Europe signs anti-illegal fishing deal with Japan –

Europe signs anti-illegal fishing deal with Japan Published:  24 July, 2012

THE European Union and Japan are going to co-operate to combat illegal, unreported and unregulated fishing, Maria Damanaki, Europe’s Fisheries Commissioner has disclosed.

To this end, in Tokyo last week she has signed a  joint statement with Akira Gunji,  Japan’s Minister of Agriculture, Forestry and Fisheries.

The Commissioner said: “With  this agreement, the EU and Japan commit themselves to work together on the most effective tools to combat illegal fishing. As parties to regional fishery management organisations and to various international treaties, they will work towards strengthening monitoring and enforcement of management measures. They will also use the available means to prevent IUU operators from profiting from their illegal activities.”

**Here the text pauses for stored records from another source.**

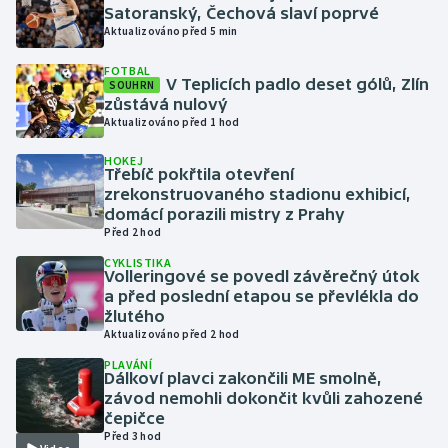
Satoranský, Čechová slaví poprvé
Aktualizováno před 5 min
Gymnastika
FOTBAL
V Teplicích padlo deset gólů, Zlín
SOUHRN
Házená
zůstává nulový
Aktualizováno před 1 hod
Jezdectví
HOKEJ
Třebíč pokřtila otevření
Judo
zrekonstruovaného stadionu exhibicí,
domácí porazili mistry z Prahy
Před 2 hod
Krasobruslení
CYKLISTIKA
Volleringové se povedl závěrečný útok
Lezení
a před poslední etapou se převlékla do
žlutého
Lyže a snowboard
Aktualizováno před 2 hod
PLAVÁNÍ
Dálkoví plavci zakončili ME smolně,
Moderní pětiboj
závod nemohli dokončit kvůli zahozené
čepičce
Motorsport
Před 3 hod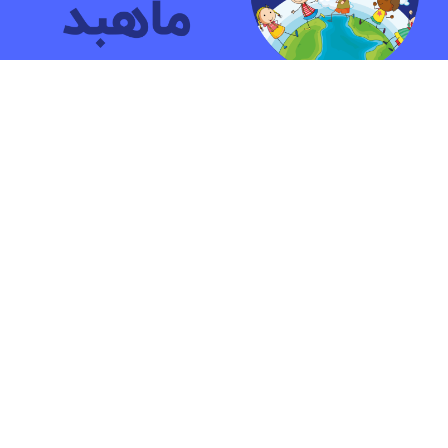
مهد کودک و پیش دبستانی دو زبانه ماهبد
ما بیش ازشانزده سال به کودکان آموزش داده ایم.هدف ما پرورش
کودکانی شاد و آشنا با مهارت هایی جهت زندگی آینده است.
شعبه کریم خان
کریم خان, استاد نجات اللهی شمالی, کوچه ژاله, پلاک ۴
شعبه میرداماد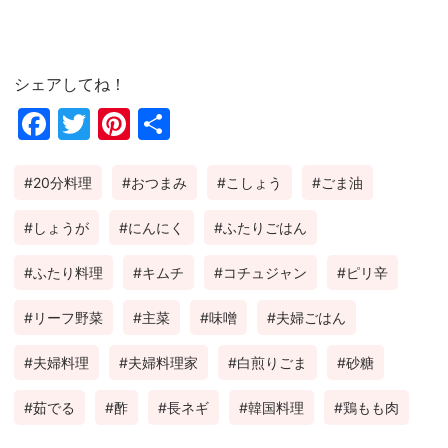
シェアしてね！
Fac
Twi
Pin
共
ebo
tter
ter
有
20分料理
おつまみ
こしょう
ごま油
ok
est
しょうが
にんにく
ふたりごはん
ふたり料理
キムチ
コチュジャン
ピリ辛
リーフ野菜
主菜
味噌
夫婦ごはん
夫婦料理
夫婦料理家
白煎りごま
砂糖
茹でる
酢
長ネギ
韓国料理
鶏もも肉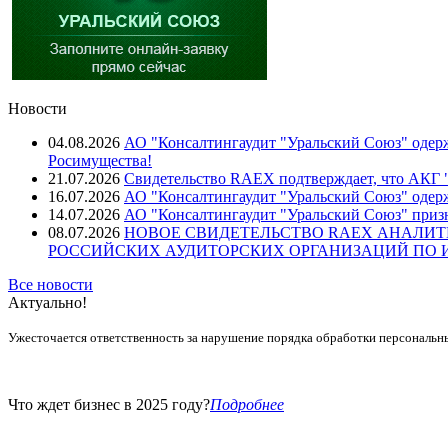
Новости
04.08.2026
АО "Консалтингаудит "Уральский Союз" одерж
Росимущества!
21.07.2026
Свидетельство RAEX подтверждает, что АКГ "
16.07.2026
АО "Консалтингаудит "Уральский Союз" одер
14.07.2026
АО "Консалтингаудит "Уральский Союз" призн
08.07.2026
НОВОЕ СВИДЕТЕЛЬСТВО RAEX АНАЛИТ
РОССИЙСКИХ АУДИТОРСКИХ ОРГАНИЗАЦИЙ ПО ИТ
Все новости
Актуально!
Ужесточается ответственность за нарушение порядка обработки персональн
Что ждет бизнес в 2025 году?
Подробнее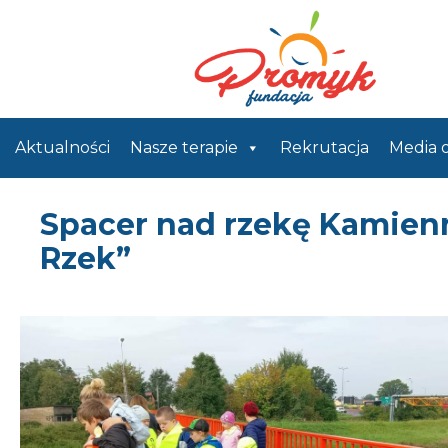
Aktualności
Nasze terapie
Rekrutacja
Media 
Spacer nad rzekę Kamienn
Rzek”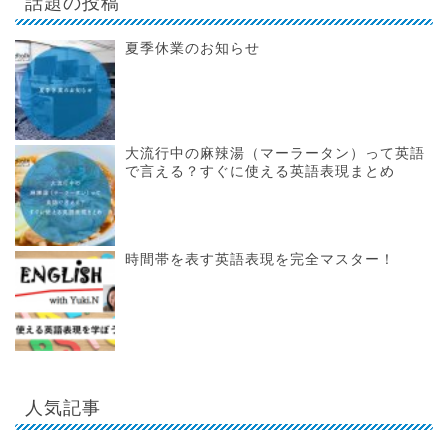
話題の投稿
夏季休業のお知らせ
大流行中の麻辣湯（マーラータン）って英語
で言える？すぐに使える英語表現まとめ
時間帯を表す英語表現を完全マスター！
人気記事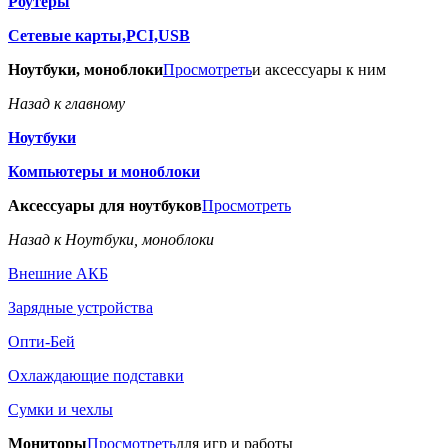
Роутеры
Сетевые карты,PCI,USB
Ноутбуки, моноблоки
Просмотреть
и аксессуары к ним
Назад к главному
Ноутбуки
Компьютеры и моноблоки
Аксессуары для ноутбуков
Просмотреть
Назад к Ноутбуки, моноблоки
Внешние АКБ
Зарядные устройства
Опти-Бей
Охлаждающие подставки
Сумки и чехлы
Мониторы
Просмотреть
для игр и работы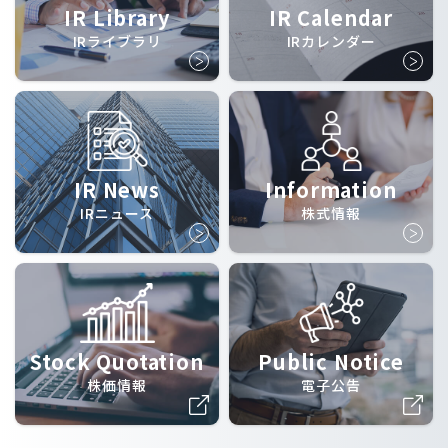
IR Library
IR Calendar
IRライブラリ
IRカレンダー
IR News
Information
IRニュース
株式情報
Stock Quotation
Public Notice
株価情報
電子公告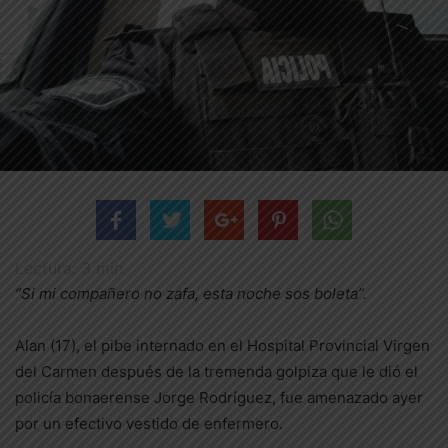
Lectura:
3
min.
“Si mi compañero no zafa, esta noche sos boleta”.
Alan (17), el pibe internado en el Hospital Provincial Virgen
del Carmen después de la tremenda golpiza que le dió el
policía bonaerense Jorge Rodríguez, fue amenazado ayer
por un efectivo vestido de enfermero.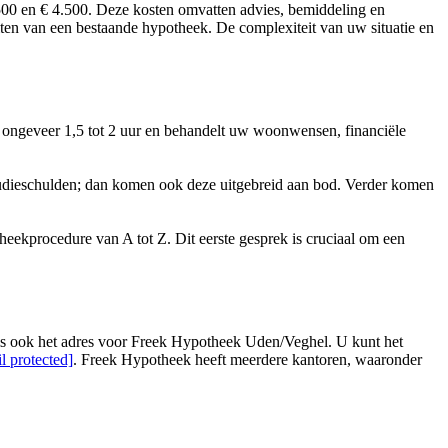
500 en € 4.500. Deze kosten omvatten advies, bemiddeling en
iten van een bestaande hypotheek. De complexiteit van uw situatie en
t ongeveer 1,5 tot 2 uur en behandelt uw woonwensen, financiële
udieschulden; dan komen ook deze uitgebreid aan bod. Verder komen
heekprocedure van A tot Z. Dit eerste gesprek is cruciaal om een
is ook het adres voor Freek Hypotheek Uden/Veghel. U kunt het
l protected]
. Freek Hypotheek heeft meerdere kantoren, waaronder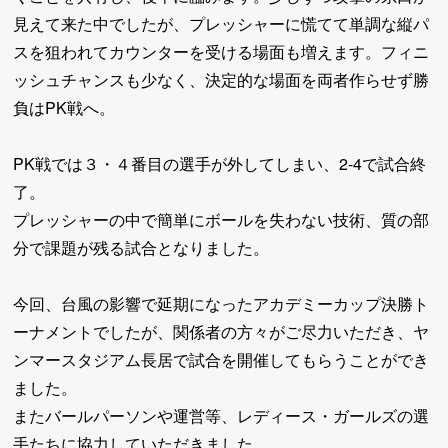
見えて来た中でしたが、プレッシャーに慌てて単調な縦パ
スを狙われてカウンターを受ける場面も増えます。フィニ
ッシュチャンスも少なく、決定的な場面を両者作らせず勝
負はPK戦へ。
PK戦では３・４番目の選手が外してしまい、2-4で試合終
了。
プレッシャーの中で簡単にボールを失わない技術、質の部
分で課題が残る試合となりました。
今回、台風の影響で延期になったアカデミーカップ決勝ト
ーナメントでしたが、関係者の方々がご尽力いただき、ヤ
ンマースタジアム長居で試合を開催してもらうことができ
ました。
またバールパーソンや運営等、レディース・ガールズの選
手たちに協力していただきました。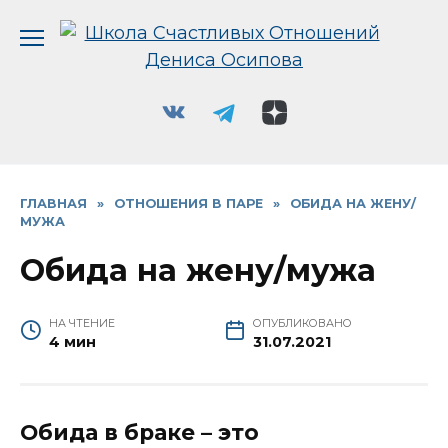
Перейти
к
содержанию
ГЛАВНАЯ
»
ОТНОШЕНИЯ В ПАРЕ
»
ОБИДА НА ЖЕНУ/
МУЖА
Обида на жену/мужа
НА ЧТЕНИЕ
ОПУБЛИКОВАНО
4 мин
31.07.2021
Обида в браке – это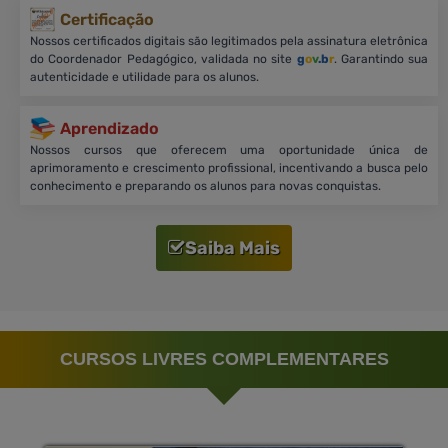
Certificação
Nossos certificados digitais são legitimados pela assinatura eletrônica
do Coordenador Pedagógico, validada no site
g
o
v
.b
r
. Garantindo sua
autenticidade e utilidade para os alunos.
Aprendizado
Nossos cursos que oferecem uma oportunidade única de
aprimoramento e crescimento profissional, incentivando a busca pelo
conhecimento e preparando os alunos para novas conquistas.
Saiba Mais
CURSOS LIVRES COMPLEMENTARES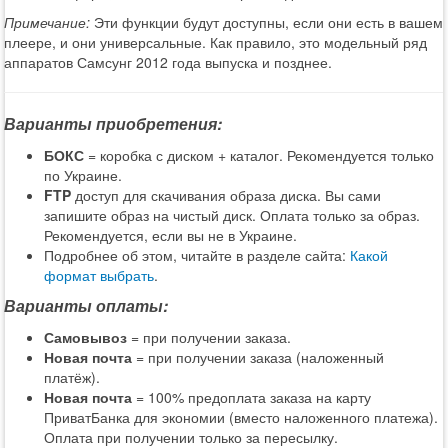
Примечание:
Эти функции будут доступны, если они есть в вашем
плеере, и они универсальные. Как правило, это модельный ряд
аппаратов Самсунг 2012 года выпуска и позднее.
Варианты приобретения:
БОКС
= коробка с диском + каталог. Рекомендуется только
по Украине.
FTP
доступ для скачивания образа диска. Вы сами
запишите образ на чистый диск. Оплата только за образ.
Рекомендуется, если вы не в Украине.
Подробнее об этом, читайте в разделе сайта:
Какой
формат выбрать
.
Варианты оплаты:
Самовывоз
= при получении заказа.
Новая почта
= при получении заказа (наложенный
платёж).
Новая почта
= 100% предоплата заказа на карту
ПриватБанка для экономии (вместо наложенного платежа).
Оплата при получении только за пересылку.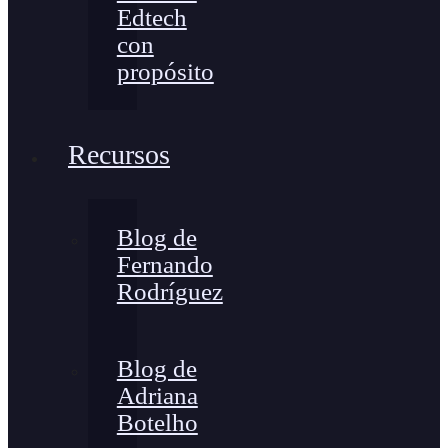
Edtech
con
propósito
Recursos
Blog de
Fernando
Rodríguez
Blog de
Adriana
Botelho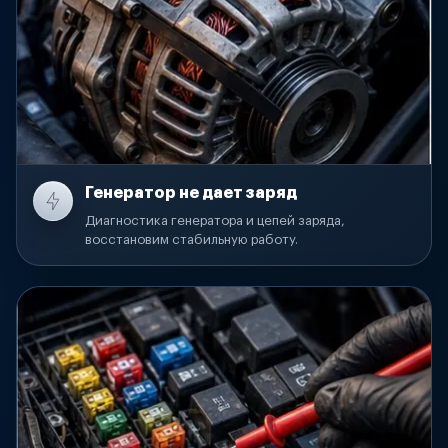
Генератор не дает заряд
Диагностика генератора и цепей заряда,
восстановим стабильную работу.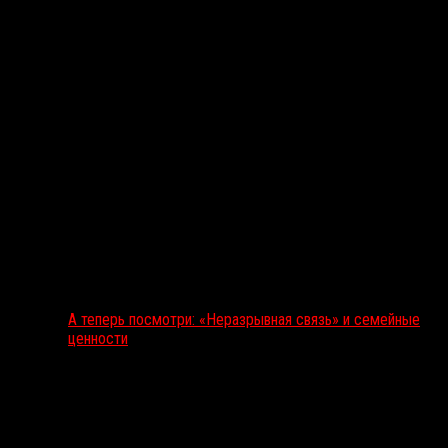
А теперь посмотри: «Неразрывная связь» и семейные
ценности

In a keynote speech while in Japan Ms Damanaki told her hosts: “In the European Union, we are committed to meeting the challenges of oceans and fisheries in the best possible way. My principal objectives are to develop the potential of the European maritime economy and to secure a safe and stable supply of seafood – for Europeans today and for future generations.”

She added: “I say ‘Europeans’, but our efforts are, in fact, global. In this world we are all interlinked and any conservation policy makes little sense in isolation. For instance, when the tsunami hit Japan and the Fukushima plant was damaged, there was a risk that European consumers would stop buying fish out of fear of radioactive contamination. The economic damage could have been serious.”

She also believed that Japan and the EU could work much closer together of a number of fish related issues and she outlined her plans for reform of the European Common Fisheries Policy to a national that might not be aware of many of its fine details.

She said: “In recent years, Europe has been fishing far too much. One could say we have been squandering the ‘fish capital’ at our disposal. We have too many vessels and too powerful technology.  Too many fish are taken out of the water before they can reproduce; the remaining fish can only produce fewer offspring and so, year after year, the fish population starts going down.

“Fishermen realise they are catching less fish, so they resort to their potent technological means and intensify their effort to maintain their profits. And this is how the vicious circle of overfishing starts.  This is how we came to having more than two-thirds of the fish stocks overexploited in European seas.”